Frequently Asked Questions

Does the EU Taxonomy apply to all education companies, including small private schools?

Currently, mandatory Taxonomy reporting obligations apply to large public-interest companies subject to the Non-Financial Reporting Directive, and from 2025 onward to a broader range of companies covered by the Corporate Sustainability Reporting Directive. Small and medium-sized private schools are not directly obligated to report at this time. However, SMEs in the education sector may face indirect pressure from large corporate clients, banks, and investors who require supply chain sustainability data. Voluntary adoption of the Taxonomy framework can also improve access to green financing and strengthen the institution's reputation with environmentally conscious students and partners.

Which EU Taxonomy environmental objective is most relevant to the education sector?

For most education providers, climate change mitigation is the primary relevant objective, primarily because buildings account for the largest share of the sector's direct energy consumption and carbon emissions. The renovation of older university or school buildings to improve energy efficiency is one of the clearest pathways to achieving taxonomy-aligned capital expenditure. E-learning and EdTech companies may additionally consider the climate change mitigation criteria for data processing activities, as server infrastructure and cloud computing represent significant energy consumers in their operations.

How does the EU Taxonomy interact with the Corporate Sustainability Reporting Directive (CSRD)?

The CSRD and the EU Taxonomy are closely interrelated. The CSRD requires in-scope companies to report their Taxonomy KPIs — aligned turnover, CapEx, and OpEx — as part of their annual sustainability reports.
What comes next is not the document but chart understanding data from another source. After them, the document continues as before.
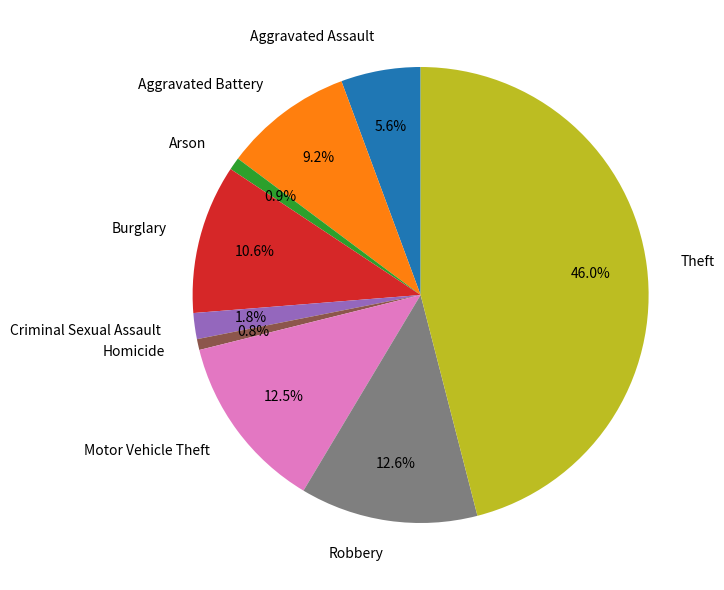

True or false: Criminal Sexual Assault accounts for 2% of the total.

True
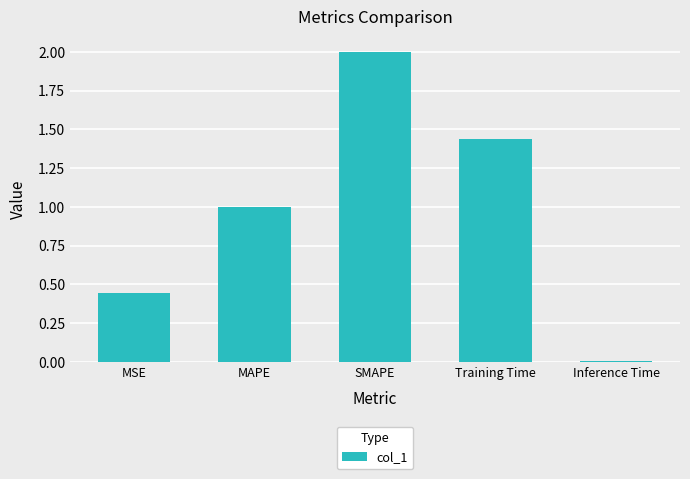

True or false: the data shows 1.0 at MAPE.

True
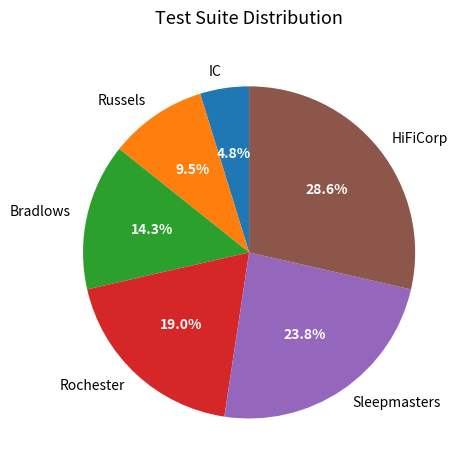

To the nearest percent, what is the difference between the Bradlows and IC slice percentages?

10%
The European Sustainability Reporting Standards (ESRS) developed under the CSRD explicitly reference Taxonomy disclosure requirements. Education companies subject to CSRD must therefore treat Taxonomy compliance not as a separate exercise but as an integrated component of their broader sustainability reporting obligations. Companies that have already built robust Taxonomy assessment processes will generally find CSRD compliance more manageable.

What practical steps can an e-learning company take to improve its EU Taxonomy alignment score?

An e-learning company looking to improve its Taxonomy alignment can focus on several concrete actions. First, it can migrate its server infrastructure to data centers that meet the Taxonomy's energy efficiency criteria, specifically those with a PUE at or below 1.5 in the EU or 1.2 for new facilities. Second, it can ensure that any new office space it occupies meets nearly zero-energy building standards, or negotiate energy performance improvement targets with landlords as part of green lease agreements. Third, it can implement a credible employee commuting and business travel reduction program to address scope 3 emissions, which increasingly form part of broader DNSH assessments. Each of these steps not only improves Taxonomy metrics but also reduces operational costs over time.

Summary

The EU Taxonomy regulation is reshaping sustainability expectations across all sectors of the European economy, and the education industry is no exception — whether you operate a university campus, a vocational training center, or a digital learning platform, understanding and acting on Taxonomy requirements is becoming a prerequisite for accessing green financing, retaining large corporate clients, and meeting the growing expectations of students, staff, and regulators alike. Companies that invest now in eligibility screening, data infrastructure, and alignment assessments will be far better positioned than those that treat Taxonomy compliance as a future problem. Taking the first step today — mapping your activities, assessing your buildings' energy performance, and engaging your auditors — is the most effective way to turn regulatory obligation into a genuine competitive and reputational advantage.